Have I found the perfect veggie burger in this smoky chipotle beet and quinoa burger? Quinoa lends a meaty texture, shredded beets give it a beef-like appearance and chipotle chilies add smoke and heat. This hearty burger will have you asking 'where's the beet?' (<--pretty proud of that one)
Indiana Jones had the Holy Grail. Moulder had "the truth." Nemo's dad had Nemo. Me, I'm searching for the perfect veggie burger. And I think I may have found it in this smoky chipotle beet and quinoa burger.
Thanks to Recipe Redux to thank for the inspiration. This month's theme is all about using smoke and spice to flavor dishes. From actual smoking techniques to bold, smoky spices and condiments, it's definitely a trend this year.
This past weekend when I was in Nashville, I had a pretty incredible falafel veggie burger at Pharmacy Burger. It had a great smoky flavor from the spices, something that's often missing from other veggie burgers. That's when I decided to do a burger for this month's challenge. I also wanted to challenge myself to create a veggie burger that was as close to a beef burger as possible.
One of my tricks for getting a ground meat texture in vegetarian dishes is using quinoa, which adds protein as well. Shredded vegetables also add to the texture and keep the burger from drying out. To make it look more like a traditional beef burger, I used beets. Maybe a little too beef like - doesn't it look like beef tartar when you slice into it?
To make it smoky, I used canned chipotles in adobo sauce, an ingredient I always keep on hand to flavor chilies, roast vegetables or sauces. Chipotles are dried jalapenos. You can purchase them canned in the Mexican aisle, packed in adobo, a smoky, spicy sauce made with tomatoes, garlic and vinegar. Since most recipes only need one or two, I store extra in the freezer until ready to use. I used two in this recipe, but if you really like it spicy,try three.
If like me, you prefer foods extra-spicy, get excited because hot foods actually have health benefits. Bring on the sweat napkin!
Spicy foods increase metabolism. I wouldn't, oh I don't know, drown a hot dog and fries in hot sauce in an attempt to undo calories, but heat does have a modest effect. One study found a 10% increase in metabolism for a few hours after eating. Another study found spicy foods increase the amount of brown fat cells, the type of fat that actually burns calories.
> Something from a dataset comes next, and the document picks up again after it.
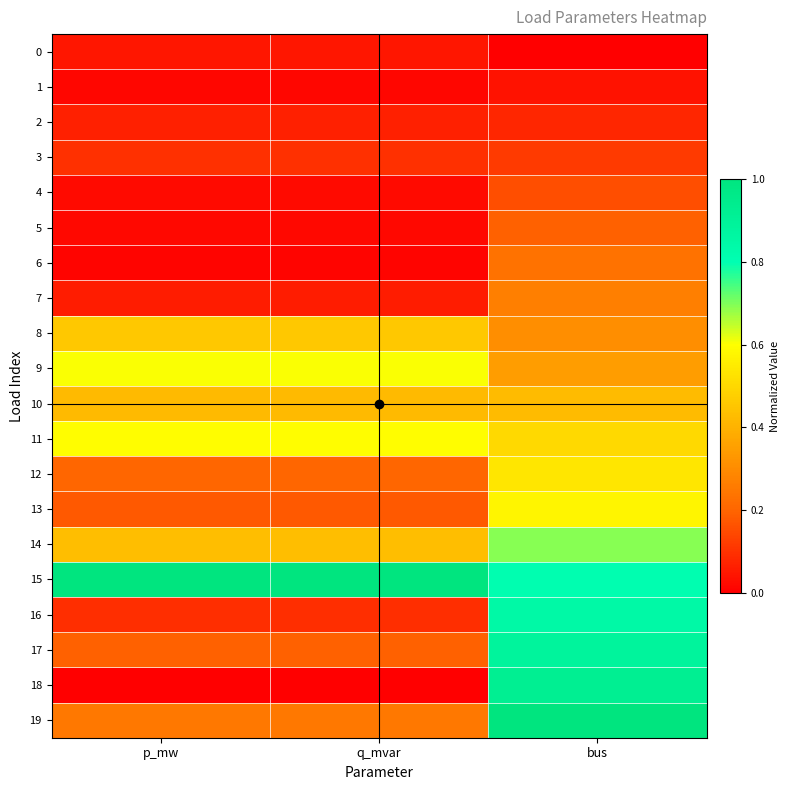

Count the number of data series in this chart.

20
Capsaicin, the substance in chilies that lends heat, is also a powerful phytochemical. Although it may burn your mouth, capsaicin is frequently used for pain relief, especially for arthritis pain. In fact, capsaicin cream is frequently used to treat arthritis. The same substance has been found to help lower bad LDL cholesterol and improve blood flow, thereby reducing the risk or heart disease and lowering blood pressure.
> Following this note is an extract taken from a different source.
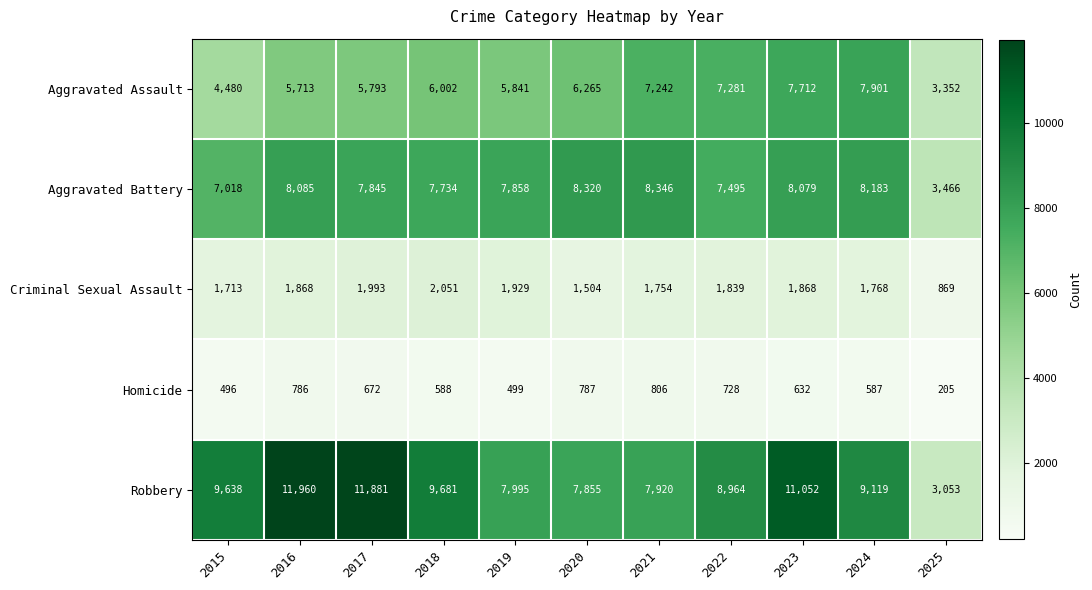

What is the total value across all series at 2022?

26307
For more spicy, smoky creations, check out the link up below. Enjoy!
- 1 cup water
- 1/2 cup quinoa
- 1 lb raw beets, peeled
- 2 medium carrots, shredded
- 1 large onion
- 1/3 cup chopped cilantro
- 2 tablespoons soy sauce
- 2 chopped chipotles in adobo, plus 2 teaspoons adobo sauce
- 1/2 teaspoon cumin
- Salt and black pepper
- 4 eggs, lightly beaten
- 1/2 cup buckwheat flour, oat flour or other whole grain flour
- 2 tablespoons extra-virgin olive oil
- [b]Other ingredients: [/b]
- 8 100% whole grain burger buns, toasted
- Avocado or guacamole
- Sliced red onion
- Olive oil or vegan mayo
- Dijon mustard
- Pickles (fermented if possible)
- Bring water and quinoa to a boil on medium heat. Cover and reduce heat to simmer 15-20 minutes until water is absorbed. Keep covered and let sit 5 minutes. Remove cover, fluff with a fork and set aside.
- While quinoa is cooking, shred the beets, carrots and onion with the large grates of a cheese grater or in a food processor. Toss the vegetables together in a large bowl. Add cilantro, soy sauce, chipotles, cumin and season with salt and pepper.Taste for seasoning and add more if needed.
- Add 4 eggs and combine. Stir in flour and combine until flour is incorporated.
- Heat 1 tablespoon olive oil in a large skillet on medium-high heat. Create 4 balls out of half the vegetable mixture. Drop into the skillet and press to flatten slightly. Cook until browned, about 5 minutes, then flip and cook about 5 minutes more. Remove from skillet and transfer to a plate. Repeat with remaining mixture to make a total of 8 patties.
- Because it's difficult to cook veggie burgers all the way through without burning, I microwave mine 2-3 minutes to finish cooking and retain the crisp, browned exterior.
- Serve on a toasted bun with toppings and condiments as desired.